Post by maria-rita » 28.11.2006, 21:14

Hallo Strangegirl,

strangegirl wrote:Hey maria-rita,

die Bewertung durch diesen Test ist sicher aufschlußreich, aber eindeutige Diagnosen lassen sich dadurch nur schwer machen. Für Asperger spricht z.B. durchaus die Begeisterung Deiner Tochter für Mathe. Aber eine eindeutige Aussage kann da wohl wirklich nur ein Facharzt machen.

Ich hoffe sehr für Euch, daß mit den motorischen Problemen nichts Schlimmeres verbunden ist und daß Dein Mädchen mit der Zeit seinen Platz behaupten wird.

Alles Liebe,

strangegirl
Danke für Deine Wünsche. Ich hoffe die Untersuchung durch das CT bringt dann evtl. neue Erkenntnisse. Die Störungen der Motorik können evlt. noch von den Blockaden kommen, die erst Ende letzten Jahres oder Anfang diesen Jahres von einem Facharzt gelöst worden sind.

Sie hatte wahrscheilich seit Geburt drei Blockaden in der Wirbelsäule.

Blockaden sind Verklebungen der Wirbel.

Sie hatte eine Beckenblockade (sie war um 1 cm schief gestellt), mitten im Kreuz eine Blockade und eine Kopfgelenksblockade. Dadurch wurde laut dem Facharzt natürlich die Verbindung zwischen rechter und linker Gehirnhälfte gestört. Das ganze hat sich auch auf die Wahrnehmung, Gleichgewicht und Motorik negativ ausgewirkt.

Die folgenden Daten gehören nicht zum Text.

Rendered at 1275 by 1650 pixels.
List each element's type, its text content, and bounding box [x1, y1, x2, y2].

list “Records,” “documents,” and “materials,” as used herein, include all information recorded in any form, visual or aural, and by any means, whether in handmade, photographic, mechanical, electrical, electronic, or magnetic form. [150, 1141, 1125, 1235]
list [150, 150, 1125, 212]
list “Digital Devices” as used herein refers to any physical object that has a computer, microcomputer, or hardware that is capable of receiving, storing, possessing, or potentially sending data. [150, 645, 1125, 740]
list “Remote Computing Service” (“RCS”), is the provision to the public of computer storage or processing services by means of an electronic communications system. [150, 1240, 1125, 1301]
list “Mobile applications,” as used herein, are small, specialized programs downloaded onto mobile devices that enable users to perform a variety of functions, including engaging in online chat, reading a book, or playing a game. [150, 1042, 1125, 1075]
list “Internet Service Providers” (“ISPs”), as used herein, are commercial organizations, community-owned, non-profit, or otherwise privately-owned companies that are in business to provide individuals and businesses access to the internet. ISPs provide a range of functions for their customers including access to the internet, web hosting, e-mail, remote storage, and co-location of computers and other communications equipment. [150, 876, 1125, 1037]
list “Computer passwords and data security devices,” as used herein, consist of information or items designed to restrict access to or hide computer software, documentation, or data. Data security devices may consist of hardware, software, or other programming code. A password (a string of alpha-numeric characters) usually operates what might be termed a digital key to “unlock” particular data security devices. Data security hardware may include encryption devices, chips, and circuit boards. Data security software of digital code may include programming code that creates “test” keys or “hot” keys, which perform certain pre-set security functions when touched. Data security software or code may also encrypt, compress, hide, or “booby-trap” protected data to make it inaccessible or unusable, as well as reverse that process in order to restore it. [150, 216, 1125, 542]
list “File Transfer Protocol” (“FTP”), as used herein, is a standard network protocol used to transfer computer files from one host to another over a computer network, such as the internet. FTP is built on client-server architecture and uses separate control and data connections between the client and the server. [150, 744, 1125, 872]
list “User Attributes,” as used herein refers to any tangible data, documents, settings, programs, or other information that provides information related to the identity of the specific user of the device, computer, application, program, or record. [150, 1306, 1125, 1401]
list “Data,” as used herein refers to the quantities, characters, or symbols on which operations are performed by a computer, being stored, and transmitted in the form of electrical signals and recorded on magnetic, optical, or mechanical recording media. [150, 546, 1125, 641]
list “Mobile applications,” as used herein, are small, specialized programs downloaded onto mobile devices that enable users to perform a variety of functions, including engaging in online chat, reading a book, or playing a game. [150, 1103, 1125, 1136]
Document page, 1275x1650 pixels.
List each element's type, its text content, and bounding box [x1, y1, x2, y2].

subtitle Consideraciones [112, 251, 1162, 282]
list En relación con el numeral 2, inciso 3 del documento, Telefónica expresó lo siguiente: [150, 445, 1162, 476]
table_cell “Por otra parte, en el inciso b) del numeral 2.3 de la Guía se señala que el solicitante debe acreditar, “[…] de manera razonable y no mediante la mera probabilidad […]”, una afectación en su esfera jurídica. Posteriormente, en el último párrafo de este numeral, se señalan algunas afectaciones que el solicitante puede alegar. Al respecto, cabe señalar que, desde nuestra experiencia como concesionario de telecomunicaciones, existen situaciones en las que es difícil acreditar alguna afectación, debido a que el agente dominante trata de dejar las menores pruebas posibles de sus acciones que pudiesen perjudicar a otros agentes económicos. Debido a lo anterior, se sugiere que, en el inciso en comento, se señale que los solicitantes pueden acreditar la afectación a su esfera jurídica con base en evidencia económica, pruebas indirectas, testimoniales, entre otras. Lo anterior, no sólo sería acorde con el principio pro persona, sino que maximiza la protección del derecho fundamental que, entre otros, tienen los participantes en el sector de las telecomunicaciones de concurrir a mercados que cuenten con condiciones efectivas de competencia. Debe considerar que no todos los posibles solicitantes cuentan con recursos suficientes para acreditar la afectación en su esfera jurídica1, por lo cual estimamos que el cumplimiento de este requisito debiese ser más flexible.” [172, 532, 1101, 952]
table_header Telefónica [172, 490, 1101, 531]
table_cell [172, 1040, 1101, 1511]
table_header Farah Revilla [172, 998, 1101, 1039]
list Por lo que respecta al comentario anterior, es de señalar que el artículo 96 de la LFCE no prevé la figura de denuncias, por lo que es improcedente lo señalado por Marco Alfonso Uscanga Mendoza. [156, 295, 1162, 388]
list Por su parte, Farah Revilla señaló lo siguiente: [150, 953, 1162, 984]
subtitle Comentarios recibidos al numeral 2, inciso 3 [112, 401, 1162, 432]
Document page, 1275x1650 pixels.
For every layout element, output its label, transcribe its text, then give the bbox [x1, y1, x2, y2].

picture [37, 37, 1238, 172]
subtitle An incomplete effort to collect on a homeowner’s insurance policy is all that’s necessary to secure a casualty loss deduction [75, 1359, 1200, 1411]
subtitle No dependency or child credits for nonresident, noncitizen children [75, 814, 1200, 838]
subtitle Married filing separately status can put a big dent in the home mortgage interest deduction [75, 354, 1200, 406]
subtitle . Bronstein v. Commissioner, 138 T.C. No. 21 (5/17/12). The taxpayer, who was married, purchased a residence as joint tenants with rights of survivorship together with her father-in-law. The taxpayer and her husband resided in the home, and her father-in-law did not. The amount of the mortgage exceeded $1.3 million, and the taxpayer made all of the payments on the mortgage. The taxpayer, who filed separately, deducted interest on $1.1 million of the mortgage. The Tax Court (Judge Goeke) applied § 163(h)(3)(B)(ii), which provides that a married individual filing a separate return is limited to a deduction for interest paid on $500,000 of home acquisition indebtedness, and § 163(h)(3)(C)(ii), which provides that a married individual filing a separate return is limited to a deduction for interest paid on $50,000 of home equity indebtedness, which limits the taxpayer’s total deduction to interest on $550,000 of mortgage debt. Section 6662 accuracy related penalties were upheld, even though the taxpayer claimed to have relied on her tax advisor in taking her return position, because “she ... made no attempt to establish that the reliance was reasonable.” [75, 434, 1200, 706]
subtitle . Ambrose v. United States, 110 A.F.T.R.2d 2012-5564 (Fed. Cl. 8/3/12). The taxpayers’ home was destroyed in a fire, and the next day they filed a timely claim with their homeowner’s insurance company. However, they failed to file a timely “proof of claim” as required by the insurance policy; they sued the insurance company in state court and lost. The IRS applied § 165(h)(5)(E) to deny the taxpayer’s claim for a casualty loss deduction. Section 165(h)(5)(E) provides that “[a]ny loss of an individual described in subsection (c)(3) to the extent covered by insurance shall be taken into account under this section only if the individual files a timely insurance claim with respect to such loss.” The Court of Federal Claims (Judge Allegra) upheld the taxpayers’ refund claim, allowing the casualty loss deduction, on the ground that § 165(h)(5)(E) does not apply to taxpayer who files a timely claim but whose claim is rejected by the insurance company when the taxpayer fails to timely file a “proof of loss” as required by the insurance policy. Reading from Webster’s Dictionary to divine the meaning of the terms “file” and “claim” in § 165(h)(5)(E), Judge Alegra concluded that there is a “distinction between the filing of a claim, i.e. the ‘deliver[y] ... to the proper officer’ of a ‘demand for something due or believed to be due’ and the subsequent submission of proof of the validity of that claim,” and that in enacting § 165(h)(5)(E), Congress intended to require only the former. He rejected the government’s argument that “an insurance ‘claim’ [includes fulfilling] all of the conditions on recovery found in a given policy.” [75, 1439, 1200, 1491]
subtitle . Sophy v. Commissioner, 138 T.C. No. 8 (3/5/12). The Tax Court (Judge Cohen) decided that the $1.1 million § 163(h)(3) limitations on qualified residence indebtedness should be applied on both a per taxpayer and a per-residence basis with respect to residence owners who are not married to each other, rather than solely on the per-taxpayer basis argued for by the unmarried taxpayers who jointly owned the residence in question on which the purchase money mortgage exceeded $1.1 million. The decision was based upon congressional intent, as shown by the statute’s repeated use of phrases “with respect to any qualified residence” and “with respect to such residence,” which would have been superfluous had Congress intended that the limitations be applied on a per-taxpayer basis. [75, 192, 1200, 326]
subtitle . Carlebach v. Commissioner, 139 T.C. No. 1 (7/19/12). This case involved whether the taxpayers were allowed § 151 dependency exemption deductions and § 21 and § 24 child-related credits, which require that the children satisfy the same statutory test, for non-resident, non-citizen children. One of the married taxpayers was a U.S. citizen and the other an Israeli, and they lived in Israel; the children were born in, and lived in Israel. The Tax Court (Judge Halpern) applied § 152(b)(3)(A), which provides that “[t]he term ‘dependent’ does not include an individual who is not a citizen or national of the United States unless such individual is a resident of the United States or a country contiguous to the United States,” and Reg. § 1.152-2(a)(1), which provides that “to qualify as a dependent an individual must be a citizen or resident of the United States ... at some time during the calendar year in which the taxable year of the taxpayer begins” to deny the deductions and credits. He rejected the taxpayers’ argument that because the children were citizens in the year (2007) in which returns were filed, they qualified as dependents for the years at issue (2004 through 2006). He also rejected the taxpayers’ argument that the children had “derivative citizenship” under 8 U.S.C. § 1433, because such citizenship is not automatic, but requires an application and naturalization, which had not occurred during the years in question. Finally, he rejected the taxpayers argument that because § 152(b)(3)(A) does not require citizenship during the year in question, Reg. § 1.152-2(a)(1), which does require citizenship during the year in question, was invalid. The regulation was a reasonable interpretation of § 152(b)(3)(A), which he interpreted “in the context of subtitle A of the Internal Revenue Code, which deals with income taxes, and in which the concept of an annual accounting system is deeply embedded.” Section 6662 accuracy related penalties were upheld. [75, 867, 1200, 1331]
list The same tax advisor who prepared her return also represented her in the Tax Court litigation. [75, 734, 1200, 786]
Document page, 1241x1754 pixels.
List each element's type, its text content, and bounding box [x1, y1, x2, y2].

Wir müssen jetzt bei Ihr immer wieder nachschauen lassen, ob nicht evtl. wieder eine Blockade da ist. Der Facharzt meinte, dass ist wie "zwei Schritte vor und einen zurück".

Es ist eigentlich schon schlimm, dass trotz der ganzen U-Untersuchungen die ich ja alle wahrgenommen habe und trotz der dreijährigen Therapie (Ergo- und Krankengynastik usw.) wo die Therapeuthen das Kind jede Woche gesehen haben, dies nicht erkannt wurde.

Und das wir als medizinische Laien, da selbst drauf kommen müssen, dass es doch gut wäre das Skelett meines Kindes zu untersuchen.

Viele herzliche Grüße

Marita Betz

fabel

Post by fabel » 29.11.2006, 08:50

Warum willst du ein CT machen lassen. Das ist für ein Kind in diesem Alter eine ziemliche Strahlenbelastung.
Heute ist es eigentlich Stand der Dinge bei Kindern eine Kernspintomographie zu machen . Die Bilder dieser Untersuchung sind auch viel aussagekräftiger. Ich würde mich an deiner Stelle mal beim Arzt informieren. Eine Narkose ist für diese Untersuchung bei Kindern allerdings auch meist notwendig.

Gruß fabel

maria-rita

Post by maria-rita » 29.11.2006, 10:41

Hallo Fabel,

danke für Deinen Tipp.
fabel wrote:Warum willst du ein CT machen lassen. Das ist für ein Kind in diesem Alter eine ziemliche Strahlenbelastung.
Heute ist es eigentlich Stand der Dinge bei Kindern eine Kernspintomographie zu machen . Die Bilder dieser Untersuchung sind auch viel aussagekräftiger. Ich würde mich an deiner Stelle mal beim Arzt informieren. Eine Narkose ist für diese Untersuchung bei Kindern allerdings auch meist notwendig.

Gruß fabel
Ich habe heute vom Arzt den Bericht der Ergotherapeuthin gelesen. Es handelt sich doch um eine Kernspintomographie.